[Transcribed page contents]
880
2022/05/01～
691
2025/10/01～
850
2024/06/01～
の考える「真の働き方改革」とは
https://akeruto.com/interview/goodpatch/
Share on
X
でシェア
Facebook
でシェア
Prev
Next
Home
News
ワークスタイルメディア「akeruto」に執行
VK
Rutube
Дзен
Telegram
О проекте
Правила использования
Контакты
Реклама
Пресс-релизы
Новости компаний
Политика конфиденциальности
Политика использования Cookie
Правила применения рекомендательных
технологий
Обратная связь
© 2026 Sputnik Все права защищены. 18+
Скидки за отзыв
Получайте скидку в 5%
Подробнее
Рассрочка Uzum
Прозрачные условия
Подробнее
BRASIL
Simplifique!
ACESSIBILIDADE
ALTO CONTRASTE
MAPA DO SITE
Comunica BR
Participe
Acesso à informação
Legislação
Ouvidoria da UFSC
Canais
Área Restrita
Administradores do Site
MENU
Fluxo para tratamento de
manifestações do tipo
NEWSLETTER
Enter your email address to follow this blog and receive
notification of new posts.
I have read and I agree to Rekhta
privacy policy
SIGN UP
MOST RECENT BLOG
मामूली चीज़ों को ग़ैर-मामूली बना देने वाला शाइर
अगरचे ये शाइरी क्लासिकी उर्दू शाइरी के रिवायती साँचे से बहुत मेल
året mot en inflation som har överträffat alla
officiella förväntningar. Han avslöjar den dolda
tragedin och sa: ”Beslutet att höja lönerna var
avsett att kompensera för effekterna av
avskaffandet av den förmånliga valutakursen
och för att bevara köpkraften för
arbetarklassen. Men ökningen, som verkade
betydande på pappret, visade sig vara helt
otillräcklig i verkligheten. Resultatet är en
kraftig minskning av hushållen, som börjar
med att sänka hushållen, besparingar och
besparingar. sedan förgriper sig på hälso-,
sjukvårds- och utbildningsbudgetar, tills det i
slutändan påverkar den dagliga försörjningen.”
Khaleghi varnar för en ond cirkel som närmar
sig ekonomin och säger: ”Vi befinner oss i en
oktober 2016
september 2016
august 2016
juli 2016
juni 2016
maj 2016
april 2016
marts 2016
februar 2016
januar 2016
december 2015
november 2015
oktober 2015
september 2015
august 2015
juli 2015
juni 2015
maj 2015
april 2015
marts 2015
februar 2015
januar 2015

§ TASK TO CARRY OUT
An exact, complete copy of the lines above from the one with "ALTO CONTRASTE" through the one with "avskaffandet av den förmånliga valutakursen" is the whole answer.

§ EXERCISE ANSWER
ALTO CONTRASTE
MAPA DO SITE
Comunica BR
Participe
Acesso à informação
Legislação
Ouvidoria da UFSC
Canais
Área Restrita
Administradores do Site
MENU
Fluxo para tratamento de
manifestações do tipo
NEWSLETTER
Enter your email address to follow this blog and receive
notification of new posts.
I have read and I agree to Rekhta
privacy policy
SIGN UP
MOST RECENT BLOG
मामूली चीज़ों को ग़ैर-मामूली बना देने वाला शाइर
अगरचे ये शाइरी क्लासिकी उर्दू शाइरी के रिवायती साँचे से बहुत मेल
året mot en inflation som har överträffat alla
officiella förväntningar. Han avslöjar den dolda
tragedin och sa: ”Beslutet att höja lönerna var
avsett att kompensera för effekterna av
avskaffandet av den förmånliga valutakursen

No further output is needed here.